Supplied passage section start
Essentially these boxes are similar to a non-normalled patchbay, and should be very simple to construct if you know how to solder. If not, let me know and I can dig up some tutorials and link to them for you.

 

For each of the two boxes, you'd need the following.

 

Materials:

  • A suitably-sized metal enclosure
  • Six 1/4" jacks.
  • Some 22-24 gauge wire - stranded or solid core, either should work just fine. And no, you don't have to use two different wire colors, although you may find that doing so makes it easier to keep track of what goes where.
  • Optional - paint and labeling materials - Dymo labels, waterslide decals, etc. - to decorate your boxes and label the connectors

 

 

Tools:

  • Corded or cordless drill with a 3/8" drill bit or a vari-bit.
  • A suitable screwdriver to disassemble and reassemble the case
  • A 25-40W soldering iron or soldering station
  • Wire strippers
  • Nut wrench or pliers to tighten down the jacks
  • Optional, but a Digital Multimeter with a continuity tester / check can be useful for testing and troubleshooting

 

Instructions:

  1. If you're going to paint and label your boxes, I'd recommend doing that first.
Supplied passage section end
#### Exercise set:
- 1) In the patchbay box guide, what size drill bit is listed for the drill?
- 2) Write the next steps of the patchbay box guide, picking up right after its first instruction.
Data segment section start
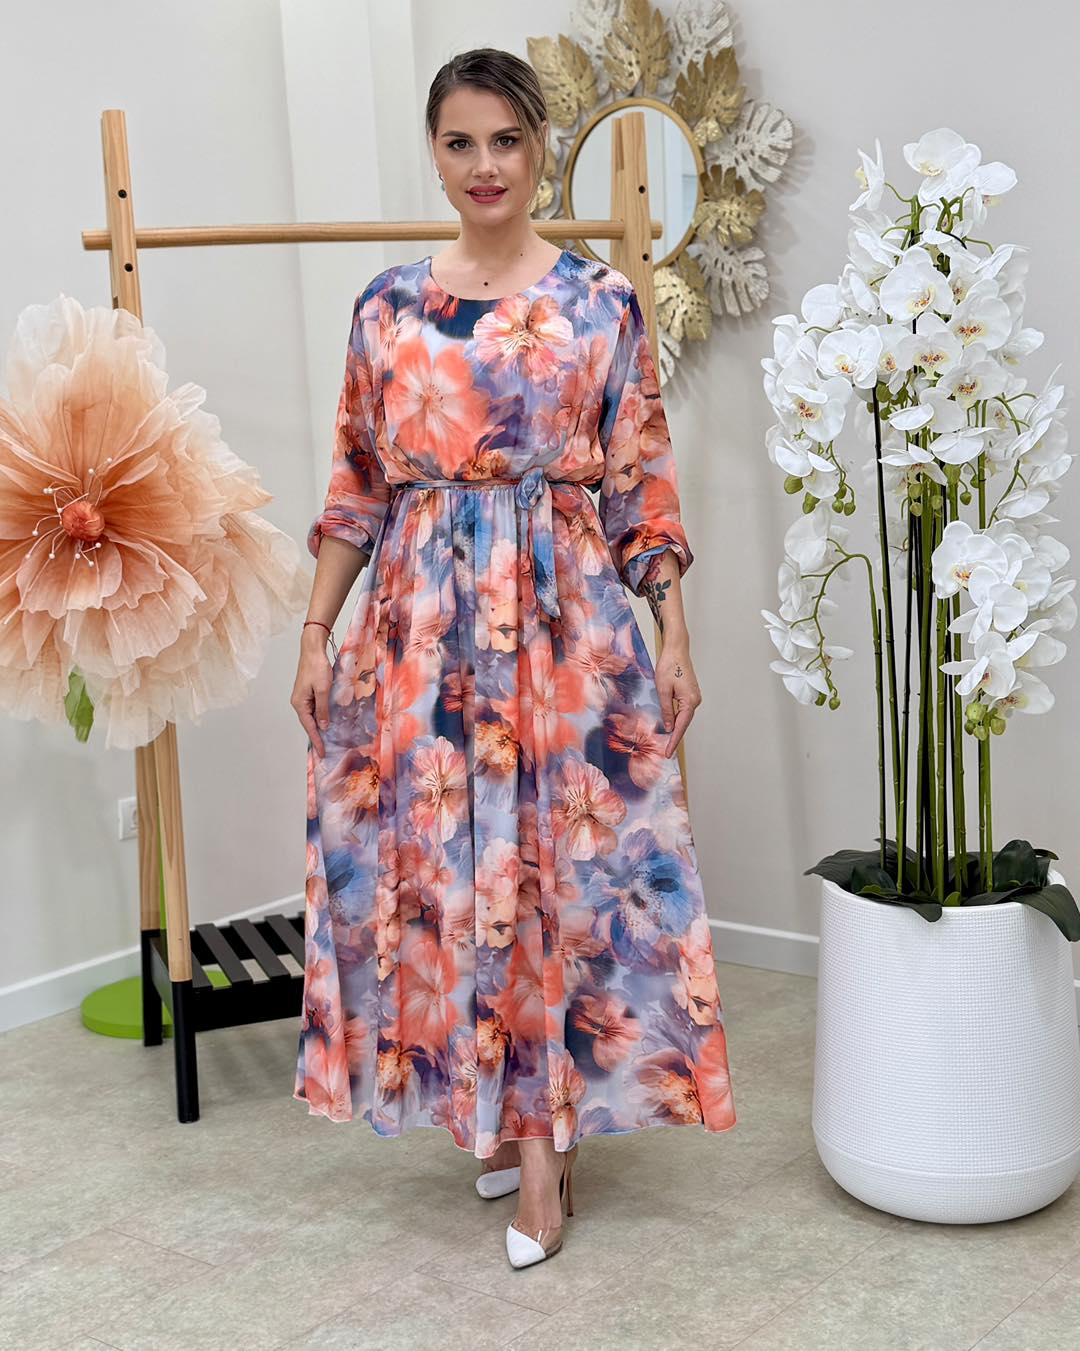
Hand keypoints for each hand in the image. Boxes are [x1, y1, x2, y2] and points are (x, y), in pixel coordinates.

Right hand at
Data segment section end
#### Written responses:
- 1) A 3/8" drill bit, or a vari-bit.

- 2)
  2. Drill the holes for the jacks into the case on both sides, making sure to space them evenly and allowing enough room between them for all the plugs to be inserted simultaneously.
  3. Open the enclosure and install the jacks into the holes you drilled and tighten them down. Make sure to orient the jacks so that you can easily access both connection points.
  4. Cut your wire into six pieces that are long enough to reach from the jacks on one side of the case to the ones on the opposite side. Leave yourself a little bit more length than you need to be safe, and to make soldering it up easier.
  5. Use the wire strippers to strip about 1/4" of insulation from each end of each piece of wire.
  6. Run a length of wire from the tip connection point of Input Jack 1 to the same tip contact point on Output Jack 1. Run a second wire from Input Jack 1's sleeve to Output Jack 1's sleeve, and then solder all four points.
  7. Repeat the same wiring and soldering steps for Input and Output 2, as well as for Input and Output 3.
  8. If you have a multimeter, touch one probe to Input Jack 1's sleeve, and the other to Output Jack 1's sleeve. If the wiring and soldering are good, you should hear an audible beep. Do the same thing to test the connection between Input Jack 1 and Output Jack 1's tip connectors, then repeat the testing procedure for the tip and sleeve on the I/O 2 and I/O 3 jack pairs.
  9. If all of the connections test good, close the case up. If not, double check your wiring and touch up your soldering and test again, and then close the case once it all checks out.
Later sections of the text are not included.